Liebe Freunde,
Wann immer ich dieses denkwürdige Werk höre oder selbst singen darf, kann ich es kaum fassen, wie der erst 18-jährige Erich Wolfgang Korngold so etwas unglaublich Schönes und Zeitloses komponieren konnte und dafür noch vom eigenen Vater, der ein gefürchteter Musikkritiker war, völlig ungerecht beurteilt wurde.
Diese tiefe Sehnsucht, das fast überbordende Gefühl, die sich sofort direkt ins Herz einprägende Melodie - verbunden mit einer dichten, manchmal fast jugendlich übertriebenen, mit tausend Farben gefüllten Orchestrierung machen die Arie des Fritz - vielleicht neben dem Duett "Glück, das mir verblieb" - zum Höhepunkt der Oper "Die tote Stadt". Als Zuhörer lässt mich das Gefühl nie los, dass der junge Korngold schon fast visionär und voller Traurigkeit vom Sehnen und Abschied erzählt.
Einige Jahre später war es so weit: Der Nationalsozialismus zwingt eines der größten musikalischen Genies unserer österreichischen Musikgeschichte zur Emigration.
Für mich persönlich ist es eines jener Werke, die mich von Beginn meiner Sängerlaufbahn begleiten und mit mir mitwachsen.
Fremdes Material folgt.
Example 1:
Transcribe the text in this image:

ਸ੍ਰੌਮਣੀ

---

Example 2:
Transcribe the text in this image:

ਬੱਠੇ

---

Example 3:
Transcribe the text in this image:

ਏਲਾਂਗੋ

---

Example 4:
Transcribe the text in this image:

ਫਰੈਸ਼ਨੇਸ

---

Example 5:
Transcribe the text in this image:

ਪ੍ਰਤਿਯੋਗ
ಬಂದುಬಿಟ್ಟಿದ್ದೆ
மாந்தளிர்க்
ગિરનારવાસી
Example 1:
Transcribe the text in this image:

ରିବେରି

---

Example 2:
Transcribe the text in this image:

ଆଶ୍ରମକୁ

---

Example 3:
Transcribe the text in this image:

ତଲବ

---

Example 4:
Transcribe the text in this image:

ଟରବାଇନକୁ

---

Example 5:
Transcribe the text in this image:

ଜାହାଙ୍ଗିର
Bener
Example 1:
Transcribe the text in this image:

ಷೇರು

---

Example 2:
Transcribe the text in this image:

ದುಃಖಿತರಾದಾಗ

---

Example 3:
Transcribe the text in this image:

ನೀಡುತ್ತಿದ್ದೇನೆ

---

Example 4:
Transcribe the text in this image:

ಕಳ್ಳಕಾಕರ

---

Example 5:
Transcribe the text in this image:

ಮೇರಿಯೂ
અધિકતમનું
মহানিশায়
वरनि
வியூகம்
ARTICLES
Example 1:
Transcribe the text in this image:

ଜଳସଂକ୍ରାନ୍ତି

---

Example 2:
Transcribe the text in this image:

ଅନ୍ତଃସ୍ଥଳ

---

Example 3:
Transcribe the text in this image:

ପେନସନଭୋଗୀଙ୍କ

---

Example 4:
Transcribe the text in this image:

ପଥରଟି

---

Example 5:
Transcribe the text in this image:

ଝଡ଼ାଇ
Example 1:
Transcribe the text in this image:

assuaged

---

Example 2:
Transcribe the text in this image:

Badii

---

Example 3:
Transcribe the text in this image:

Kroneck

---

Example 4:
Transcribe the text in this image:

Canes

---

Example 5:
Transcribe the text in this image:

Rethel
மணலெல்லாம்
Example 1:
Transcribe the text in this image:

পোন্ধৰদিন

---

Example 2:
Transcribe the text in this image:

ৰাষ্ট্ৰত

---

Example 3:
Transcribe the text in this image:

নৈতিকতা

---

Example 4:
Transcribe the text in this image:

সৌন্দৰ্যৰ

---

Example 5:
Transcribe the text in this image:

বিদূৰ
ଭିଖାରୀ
Jede Interpretation auf jeder Entwicklungsstufe verbinde ich mit einer großen Emotion, noch stärker, als ich es mit vielen anderen Stücken erlebe.
Wir erleben heute die Premiere eines Livemitschnitts vom 5.Juli 2020 aus dem Großen Saal des Brucknerhaus Linz - mit den großartigen Musikerinnen und Musikern des österreichischen Orchesters Divertimento Viennese, dirigiert vom ebenso großartigen Vinzenz Praxmarer.
Die Tatsache, dass dieser Auftritt europaweit eines der ersten Orchesterkonzerte war, welches nach Lockdown l wieder vor ein paar hundert Menschen stattfinden durfte, brachte die besungene Sehnsucht besonders stark zum Klingen.